SPOLTORE – Dopo la condanna del Tribunale Ecclesiastico, gli avvocati di Don Vito Cantò, l’ex parroco della chiesa di S.Camillo De Lellis a Villa Raspa di Spoltore, avevano chiesto che il loro assistito non fosse giudicato anche da un tribunale laico presentando un ricorso alla Corte Suprema, ricorso però ritenuto inammissibile.
I fatti risalgono al 2013 quando, su segnalazioni ben circostanziate di abusi di natura sessuale nei confronti di un ragazzo all’epoca minorenne, il vescovo di Pescara Mons. Valentinetti decide di sospendere cautelativamente Don Vito Cantò il quale lascia la parrocchia e si dimette da educatore negli scout dell’Agesci.
Nel 2014 inizia il processo canonico, contestualmente i genitori del ragazzo decidono di rivolgersi anche alla magistratura ordinaria che affida le indagini alla Squadra Mobile di Pescara. Intanto il processo canonico si chiude con una condanna di divieto perpetuo allo svolgere attività parrocchiali con minorenni ed altre pene accessorie come l’obbligo per 5 anni di vita monacale.

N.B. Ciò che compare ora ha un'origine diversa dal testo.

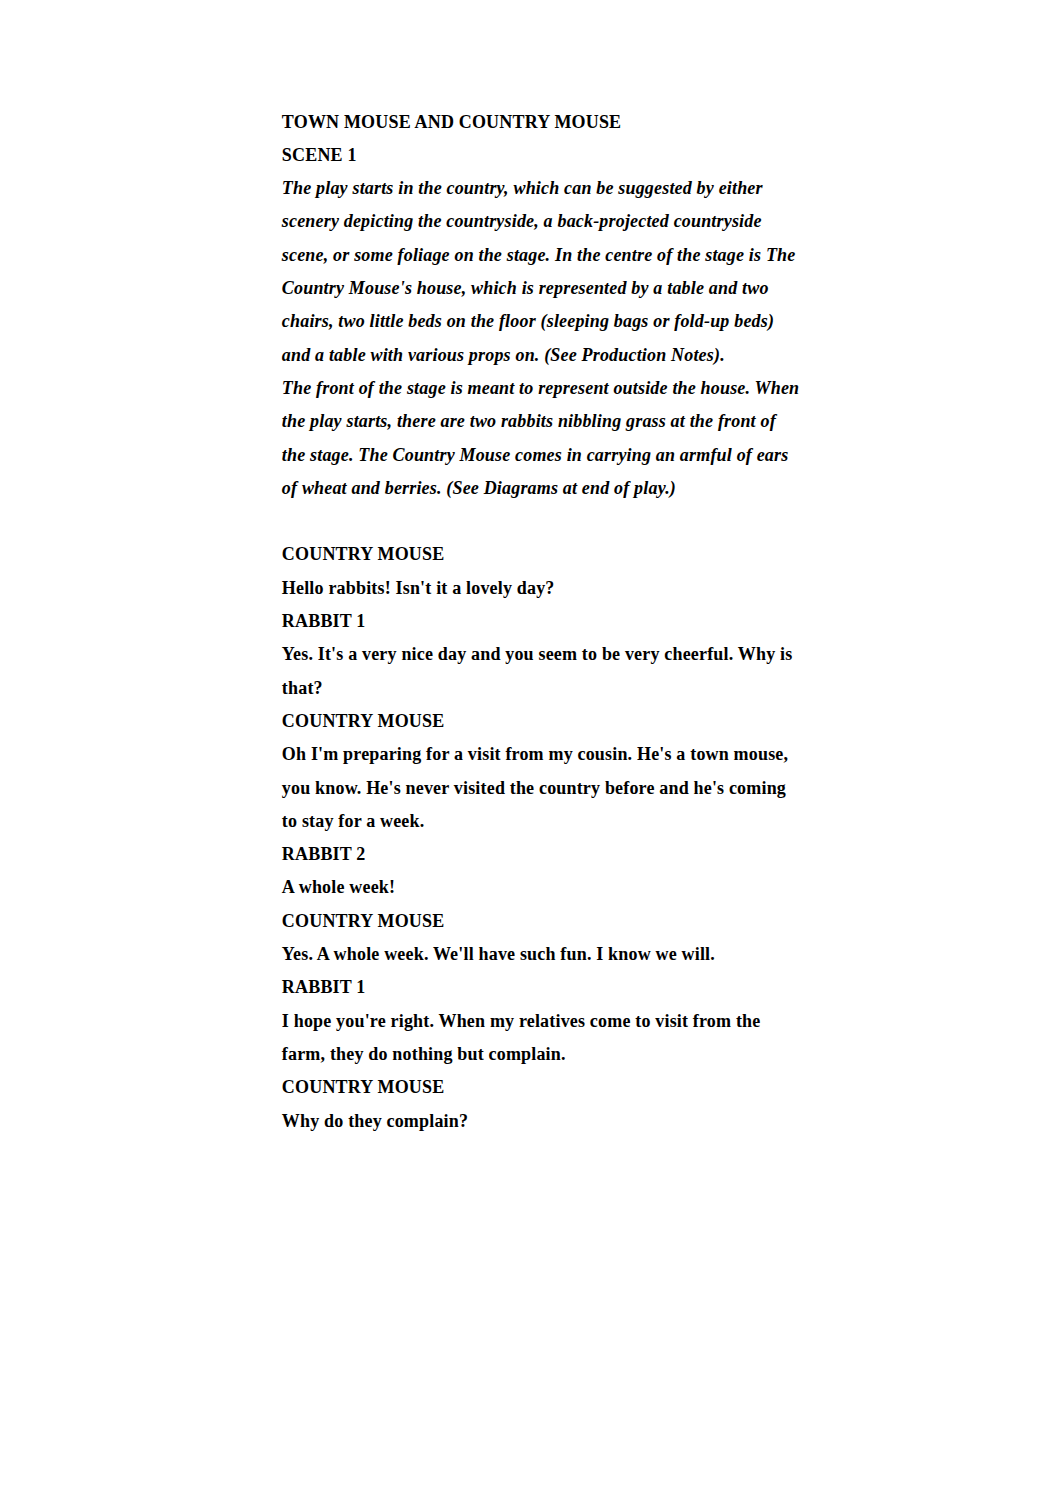TOWN MOUSE AND COUNTRY MOUSE
SCENE 1
The play starts in the country, which can be suggested by either scenery depicting the countryside, a back-projected countryside scene, or some foliage on the stage. In the centre of the stage is The Country Mouse's house, which is represented by a table and two chairs, two little beds on the floor (sleeping bags or fold-up beds) and a table with various props on. (See Production Notes).
The front of the stage is meant to represent outside the house. When the play starts, there are two rabbits nibbling grass at the front of the stage. The Country Mouse comes in carrying an armful of ears of wheat and berries. (See Diagrams at end of play.)
COUNTRY MOUSE
Hello rabbits! Isn't it a lovely day?
RABBIT 1
Yes. It's a very nice day and you seem to be very cheerful. Why is that?
COUNTRY MOUSE
Oh I'm preparing for a visit from my cousin. He's a town mouse, you know. He's never visited the country before and he's coming to stay for a week.
RABBIT 2
A whole week!
COUNTRY MOUSE
Yes. A whole week. We'll have such fun. I know we will.
RABBIT 1
I hope you're right. When my relatives come to visit from the farm, they do nothing but complain.
COUNTRY MOUSE
Why do they complain?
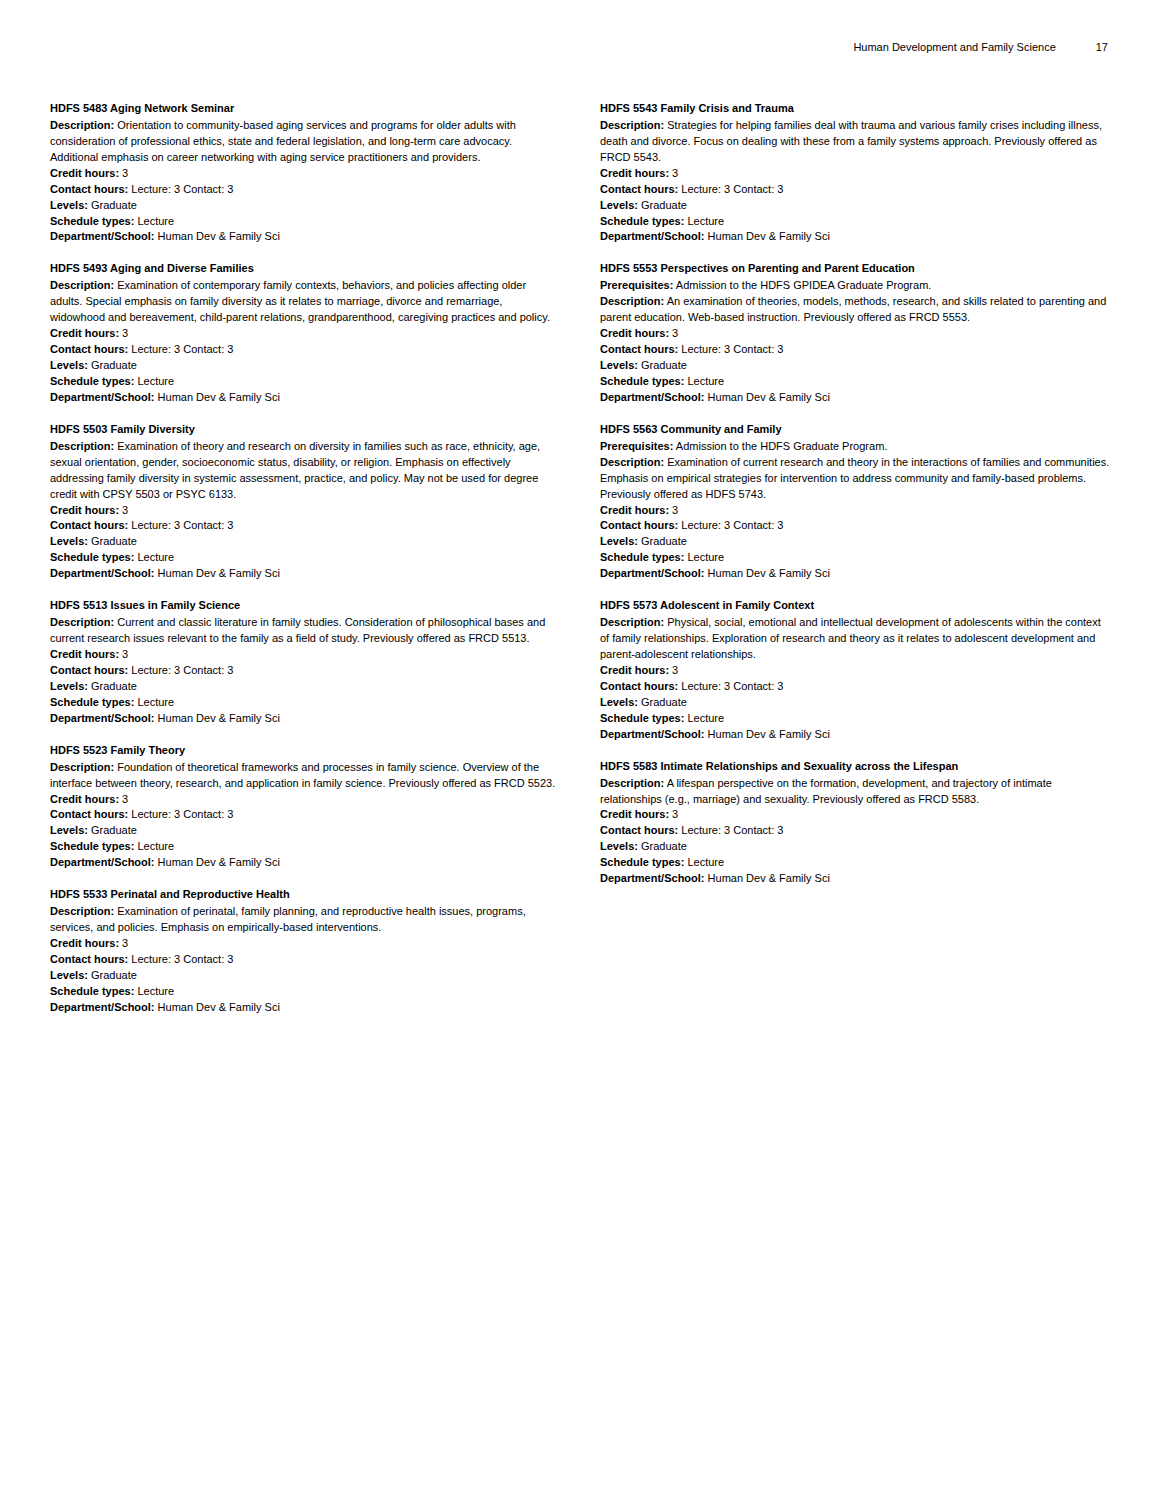Human Development and Family Science 17
HDFS 5483 Aging Network Seminar
Description: Orientation to community-based aging services and programs for older adults with consideration of professional ethics, state and federal legislation, and long-term care advocacy. Additional emphasis on career networking with aging service practitioners and providers.
Credit hours: 3
Contact hours: Lecture: 3 Contact: 3
Levels: Graduate
Schedule types: Lecture
Department/School: Human Dev & Family Sci
HDFS 5493 Aging and Diverse Families
Description: Examination of contemporary family contexts, behaviors, and policies affecting older adults. Special emphasis on family diversity as it relates to marriage, divorce and remarriage, widowhood and bereavement, child-parent relations, grandparenthood, caregiving practices and policy.
Credit hours: 3
Contact hours: Lecture: 3 Contact: 3
Levels: Graduate
Schedule types: Lecture
Department/School: Human Dev & Family Sci
HDFS 5503 Family Diversity
Description: Examination of theory and research on diversity in families such as race, ethnicity, age, sexual orientation, gender, socioeconomic status, disability, or religion. Emphasis on effectively addressing family diversity in systemic assessment, practice, and policy. May not be used for degree credit with CPSY 5503 or PSYC 6133.
Credit hours: 3
Contact hours: Lecture: 3 Contact: 3
Levels: Graduate
Schedule types: Lecture
Department/School: Human Dev & Family Sci
HDFS 5513 Issues in Family Science
Description: Current and classic literature in family studies. Consideration of philosophical bases and current research issues relevant to the family as a field of study. Previously offered as FRCD 5513.
Credit hours: 3
Contact hours: Lecture: 3 Contact: 3
Levels: Graduate
Schedule types: Lecture
Department/School: Human Dev & Family Sci
HDFS 5523 Family Theory
Description: Foundation of theoretical frameworks and processes in family science. Overview of the interface between theory, research, and application in family science. Previously offered as FRCD 5523.
Credit hours: 3
Contact hours: Lecture: 3 Contact: 3
Levels: Graduate
Schedule types: Lecture
Department/School: Human Dev & Family Sci
HDFS 5533 Perinatal and Reproductive Health
Description: Examination of perinatal, family planning, and reproductive health issues, programs, services, and policies. Emphasis on empirically-based interventions.
Credit hours: 3
Contact hours: Lecture: 3 Contact: 3
Levels: Graduate
Schedule types: Lecture
Department/School: Human Dev & Family Sci
HDFS 5543 Family Crisis and Trauma
Description: Strategies for helping families deal with trauma and various family crises including illness, death and divorce. Focus on dealing with these from a family systems approach. Previously offered as FRCD 5543.
Credit hours: 3
Contact hours: Lecture: 3 Contact: 3
Levels: Graduate
Schedule types: Lecture
Department/School: Human Dev & Family Sci
HDFS 5553 Perspectives on Parenting and Parent Education
Prerequisites: Admission to the HDFS GPIDEA Graduate Program.
Description: An examination of theories, models, methods, research, and skills related to parenting and parent education. Web-based instruction. Previously offered as FRCD 5553.
Credit hours: 3
Contact hours: Lecture: 3 Contact: 3
Levels: Graduate
Schedule types: Lecture
Department/School: Human Dev & Family Sci
HDFS 5563 Community and Family
Prerequisites: Admission to the HDFS Graduate Program.
Description: Examination of current research and theory in the interactions of families and communities. Emphasis on empirical strategies for intervention to address community and family-based problems. Previously offered as HDFS 5743.
Credit hours: 3
Contact hours: Lecture: 3 Contact: 3
Levels: Graduate
Schedule types: Lecture
Department/School: Human Dev & Family Sci
HDFS 5573 Adolescent in Family Context
Description: Physical, social, emotional and intellectual development of adolescents within the context of family relationships. Exploration of research and theory as it relates to adolescent development and parent-adolescent relationships.
Credit hours: 3
Contact hours: Lecture: 3 Contact: 3
Levels: Graduate
Schedule types: Lecture
Department/School: Human Dev & Family Sci
HDFS 5583 Intimate Relationships and Sexuality across the Lifespan
Description: A lifespan perspective on the formation, development, and trajectory of intimate relationships (e.g., marriage) and sexuality. Previously offered as FRCD 5583.
Credit hours: 3
Contact hours: Lecture: 3 Contact: 3
Levels: Graduate
Schedule types: Lecture
Department/School: Human Dev & Family Sci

Nel frattempo le indagini della Mobile portano il Pm della Procura di Pescara Salvatore Campochiaro a chiedere il rinvio a giudizio nel 2016, ma l’avvocato del sacerdote, Giuliano Milia, cautelandosi con un’iniziale richiesta di rito abbreviato, si rivolge alla Cassazione sostenendo che è stato sufficiente il giudizio canonico. Tuttavia, se da una parte arriva il no dai giudici della Corte Suprema, dall’altra arriva l’accoglimento da parte del tribunale collegiale di una lunga serie di messaggi tramite whatsapp, risalenti a circa 4 anni fa, che porrebbero dubbi sulla credibilità del principale teste d’accusa.
Di questa misteriosa chat e di altro se ne parlerà il prossimo 23 novembre quando si svolgerà una nuova udienza al tribunale di Pescara e nella quale saranno ascoltate le due persone.